Encore une question : de qui sommes-nous solidaires, envers qui sommes-nous appelés à avoir
une attitude fraternelle ? Jésus Christ est venu manifester que la miséricorde divine ne connaît
pas de frontières : elle est universelle et elle nous ouvre à cette dimension d’universalité. Chaque
être humain est créé à l’image et à la ressemblance de Dieu, chacun est sauvé, appelé à la vie
dans la Pâque du Seigneur. Alors quand, à la manière du légiste qui demande à Jésus « qui est
mon prochain ? », nous nous interrogeons sur les destinataires de notre « charité », il nous est
donné en exemple le Samaritain, l’homme méprisé et rejeté, qui a su prendre soin d’un autre
homme blessé. Le choix de faire le bien n’est réservé à aucune élite ; le bénéfice de notre
sollicitude n’est fléché vers aucune catégorie privilégiée.

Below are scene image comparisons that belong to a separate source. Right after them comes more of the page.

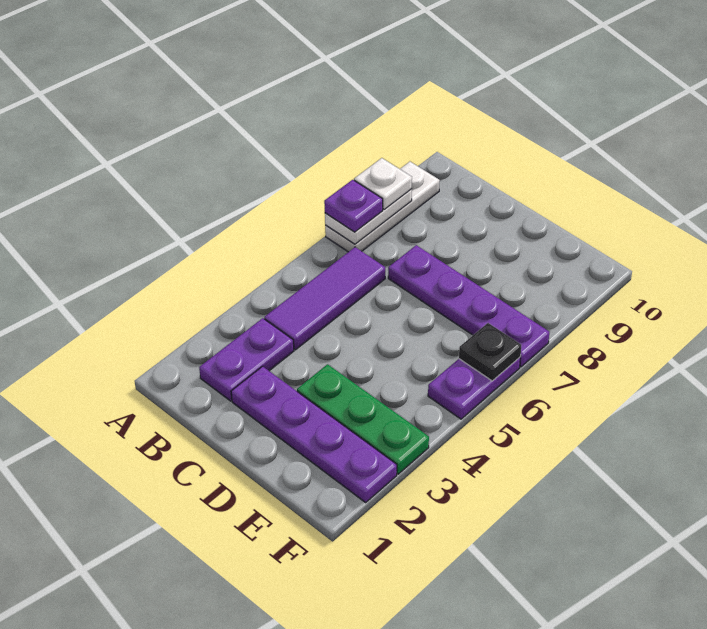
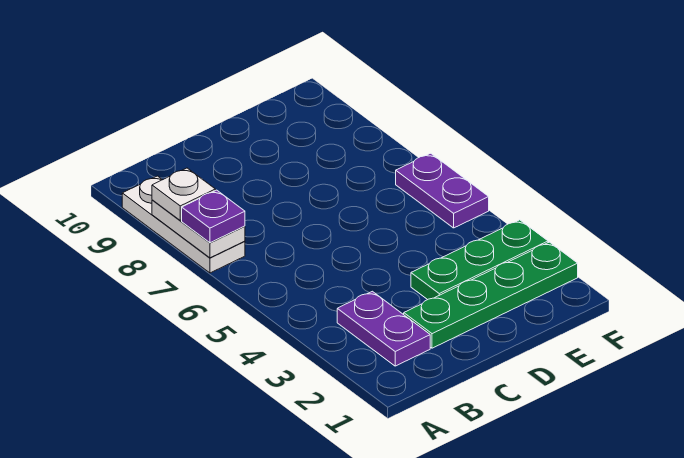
purple 1x3 tile [264,247,385,350] -> none
purple 1x4 plate [231,366,397,502] -> green 1x4 plate [404,242,578,348]
purple 1x4 plate [388,245,549,367] -> none
black 1x1 plate [459,323,521,381] -> none

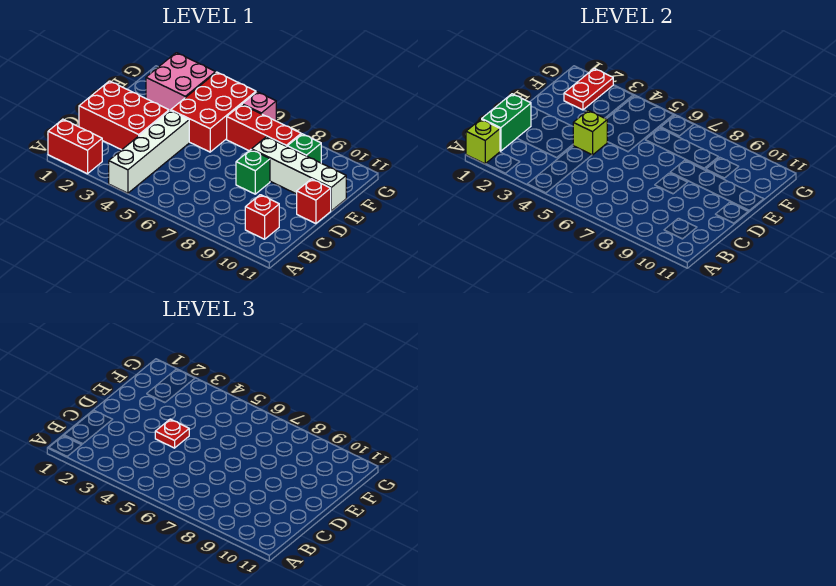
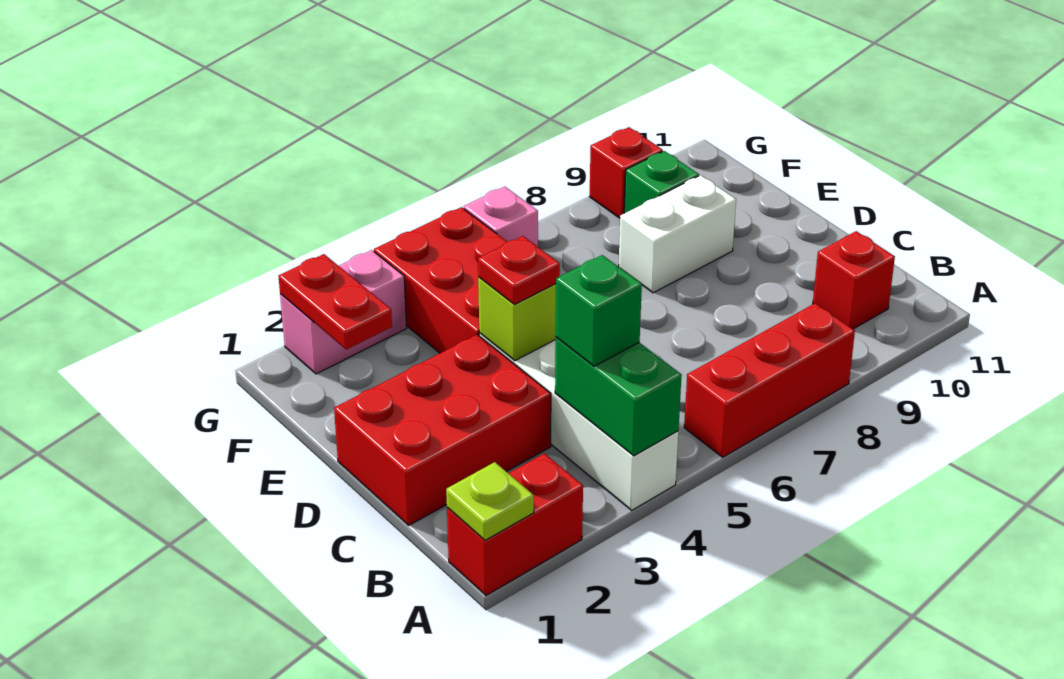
lime 1x1 brick [466,119,500,164] -> lime 1x1 plate [446,462,534,540]
green 1x2 brick [482,94,531,151] -> green 1x2 brick moved to [555,337,682,456]
green 1x1 brick [236,150,270,194] -> green 1x1 brick moved to [556,255,642,366]
red 1x1 brick [297,179,331,224] -> red 1x1 brick moved to [590,127,663,218]
white 1x4 brick [252,137,346,211] -> white 1x2 brick [619,175,736,293]
pink 2x2 brick [146,53,216,111] -> pink 1x2 brick [280,250,407,374]
red 1x3 brick [227,105,301,151] -> red 1x3 brick moved to [684,303,855,457]

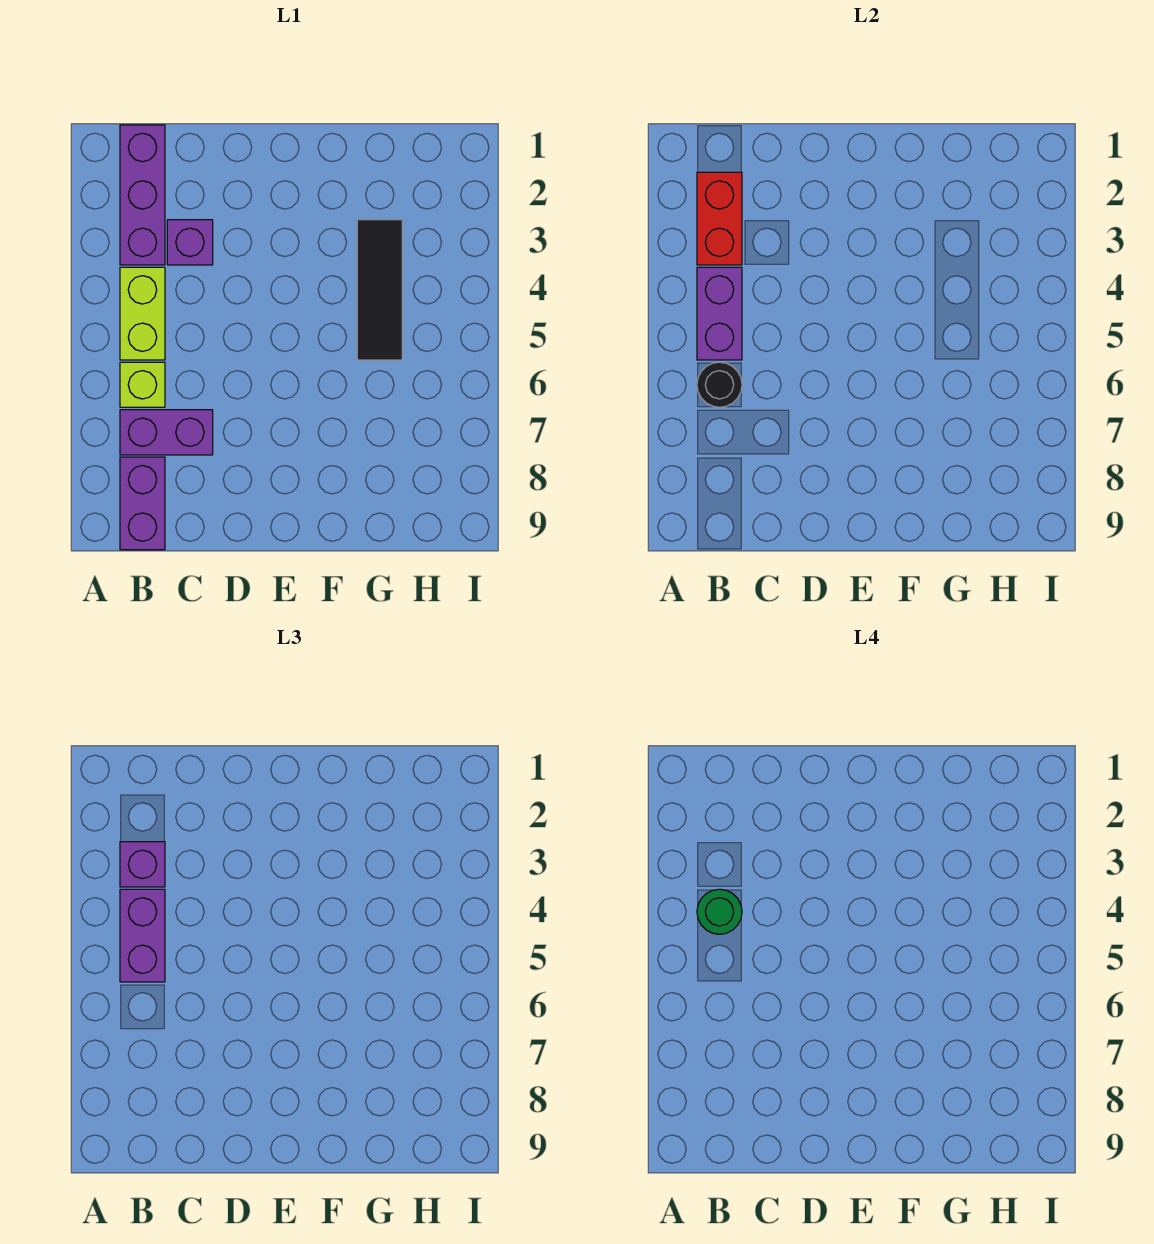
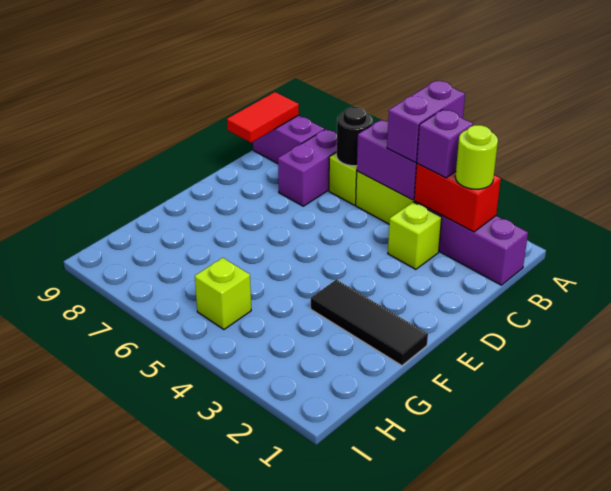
none -> lime 1x1 round brick [455,125,498,189]
purple 1x2 brick [120,889,165,982] -> purple 1x2 brick turned to [387,80,465,162]
green 1x1 round brick [697,889,742,934] -> none
none -> red 1x2 tile [227,92,299,143]
purple 1x1 brick [167,220,213,265] -> lime 1x1 brick [388,202,442,269]
black 1x3 tile [357,220,402,360] -> black 1x3 tile moved to [311,280,428,366]
none -> lime 1x1 brick [195,258,251,329]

Au creux de ses fragilités, chacun
mérite d’être secouru ; et, à partir de ses compétences, chacun est appelé à déployer ses propres
capacités de service.
Justice, pardon, universel : pour chacune de ces trois thématiques la bibliographie est fort
abondante, mais aussi créative.
Il serait dommage que nous gardions le bénéfice de méditations et de pratiques de miséricorde
pour un groupe restreint, fût-ce une communauté chrétienne. Devenons catholiques et
partageons largement notre charité qui se conjugue avec l’espérance et la foi.
Oui, il nous faut oser parler de la miséricorde, de telle manière qu’elle oriente notre vie
quotidienne. Mais cette réflexion doit toujours se faire en lien avec les recherches de nos
contemporains, en écho à leur désir le plus authentiquement humain. Reconnaissons qu’il serait
paradoxal, scandaleux même, de prendre prétexte de la miséricorde pour tenter de dominer nos
semblables, pour exclure d’autres réflexions sans avoir pris le temps d’entendre ce qu’elles
peuvent nous dire d’une vérité humaine.
Je termine par un vœu : que le thème de la miséricorde nous conduise à parler plus et mieux de
l’amour, pour en vivre. Ne négligeons pas tout ce qui se cherche aujourd’hui à propos de l’amour.
Il nous a été heureusement redit que l’amour agapè est au cœur du message biblique.